Hi guys, in this problem: CSES: Maximum Building II, the constraint for $$$n$$$, $$$m$$$ was $$$1000$$$, which sounds fishy. Therefore, I tried the trivial $$$O(n^3)$$$ brute, and surprisingly it AC with the slowest testcase being 0.9s (I guess it's because the operations was so simple and predictable that the compiler and CPU just do some hocus pocus and speed it up like 10 times).

So... why did the author decide to set the constraint that low? You can solve that problem in $$$O(n^2)$$$, with good constant, so it's not like you have to be extremely generous when it comes to time limit to let these solutions pass, so what is the motive behind it? Was the $$$O(n^3)$$$ brute the intended algorithm? (which doesn't really make sense, since it's supposed to be a hard problem????)

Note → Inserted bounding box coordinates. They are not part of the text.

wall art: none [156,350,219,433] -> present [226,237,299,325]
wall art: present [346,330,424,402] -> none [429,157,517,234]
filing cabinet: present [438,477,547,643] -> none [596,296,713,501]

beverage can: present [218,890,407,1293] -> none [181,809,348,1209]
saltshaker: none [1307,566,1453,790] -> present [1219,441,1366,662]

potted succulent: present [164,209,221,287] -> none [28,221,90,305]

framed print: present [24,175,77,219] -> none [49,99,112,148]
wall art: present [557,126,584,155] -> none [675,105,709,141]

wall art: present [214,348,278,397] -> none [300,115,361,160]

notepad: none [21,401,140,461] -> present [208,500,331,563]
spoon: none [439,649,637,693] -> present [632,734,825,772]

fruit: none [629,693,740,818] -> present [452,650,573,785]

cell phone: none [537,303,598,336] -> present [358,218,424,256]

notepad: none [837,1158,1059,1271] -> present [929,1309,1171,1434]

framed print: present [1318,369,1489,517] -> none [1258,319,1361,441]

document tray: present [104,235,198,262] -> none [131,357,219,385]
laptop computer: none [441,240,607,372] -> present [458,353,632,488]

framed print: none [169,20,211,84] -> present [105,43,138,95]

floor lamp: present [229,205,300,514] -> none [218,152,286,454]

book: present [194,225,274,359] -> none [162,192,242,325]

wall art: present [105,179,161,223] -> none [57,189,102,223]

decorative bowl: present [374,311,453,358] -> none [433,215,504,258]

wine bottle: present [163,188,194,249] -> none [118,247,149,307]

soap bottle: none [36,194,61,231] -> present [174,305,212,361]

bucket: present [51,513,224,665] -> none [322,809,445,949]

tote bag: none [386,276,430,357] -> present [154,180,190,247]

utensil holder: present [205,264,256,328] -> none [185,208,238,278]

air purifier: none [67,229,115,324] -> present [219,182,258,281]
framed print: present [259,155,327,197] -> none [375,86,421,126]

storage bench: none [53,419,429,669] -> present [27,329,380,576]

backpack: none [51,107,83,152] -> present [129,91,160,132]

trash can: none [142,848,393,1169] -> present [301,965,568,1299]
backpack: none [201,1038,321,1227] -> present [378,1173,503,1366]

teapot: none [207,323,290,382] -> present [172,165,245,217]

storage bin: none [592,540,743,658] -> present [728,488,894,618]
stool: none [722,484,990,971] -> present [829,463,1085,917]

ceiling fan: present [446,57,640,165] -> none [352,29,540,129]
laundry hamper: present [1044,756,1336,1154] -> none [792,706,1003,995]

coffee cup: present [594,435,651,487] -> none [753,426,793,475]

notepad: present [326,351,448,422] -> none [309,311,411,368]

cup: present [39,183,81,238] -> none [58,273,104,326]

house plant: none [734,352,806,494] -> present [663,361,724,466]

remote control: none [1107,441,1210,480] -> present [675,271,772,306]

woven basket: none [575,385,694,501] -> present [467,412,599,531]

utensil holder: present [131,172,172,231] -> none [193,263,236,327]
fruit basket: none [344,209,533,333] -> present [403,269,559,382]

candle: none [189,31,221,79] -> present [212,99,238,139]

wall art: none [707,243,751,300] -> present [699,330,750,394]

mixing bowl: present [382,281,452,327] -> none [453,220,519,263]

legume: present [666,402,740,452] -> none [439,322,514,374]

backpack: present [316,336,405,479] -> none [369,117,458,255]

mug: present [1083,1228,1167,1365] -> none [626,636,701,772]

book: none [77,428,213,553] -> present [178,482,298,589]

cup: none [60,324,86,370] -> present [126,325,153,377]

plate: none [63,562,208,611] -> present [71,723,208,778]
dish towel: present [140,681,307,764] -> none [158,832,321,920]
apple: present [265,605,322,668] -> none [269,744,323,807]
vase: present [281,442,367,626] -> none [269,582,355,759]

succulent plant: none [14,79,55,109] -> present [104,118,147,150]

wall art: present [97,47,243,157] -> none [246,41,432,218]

What's the solution in $$$O(n ^ 2)$$$?

For every rectangular box, there will be a square on the bottom row which has the lowest upper-extensibility, let's call the leftmost such square the bottleneck of the rectangular box. The extensibility of each square can be computed with a simple DP.

Consider the one to many mapping from bottlenecks to all the rectangular boxes. To compute this, we need the positions of the closest element to the left (that has $$$\le$$$ the extensibility of the current square) and the closest element to the right (the same but with $$$<$$$).

All that is left is to compute the contribution of each square, and people might have many ways to do it, but here's a very clean way using generating functions (which also essentially shows that prefix sums are a special case of division by a polynomial, in this specific case, $$$1-x$$$):

For a given index with upper-extensibility $$$h$$$ and the left position $$$l$$$ blocks away and the right position $$$r$$$ blocks away, the contribution to the 2D generating function of the answer is $$$xy(1 + x + \dots + x^{l-1})(1 + x + \dots + x^{r-1})(1 + y + \dots + y^{h-1})$$$ which is just $$$\frac{xy}{(1-x)^2(1-y)}(1-x^r)(1-x^l)(1-y^h)$$$.

So we just keep adding contributions in constant time per cell, and divide by $$$(1-x)^2(1-y)$$$ in the end, which is 2 prefix sums along one dimension and one along the other.

I find it surprising too, given how the CSES TLs are sometimes too strict for intended solutions implemented in Python. Maybe they decided to be more lenient towards other languages a bit, I guess?

Edit: the $$$O(n^3)$$$ brute force doesn't seem very obvious to me, can someone point out if it is more obvious than the solution in my comment before this except that we compute the number of rectangular boxes by doing range min naively?

You can bruteforce left and right columns of the box, and then it reduces to a 1D problem (with rows with nonzero number of '*'s being replaced by '*' in the 1D problem) which can be solved in $$$O(n)$$$.

It's the intended solution, but you don't do the stack and the prefix sum part. Why and how did this got AC? I don't know, the compiler optimization is insane I guess.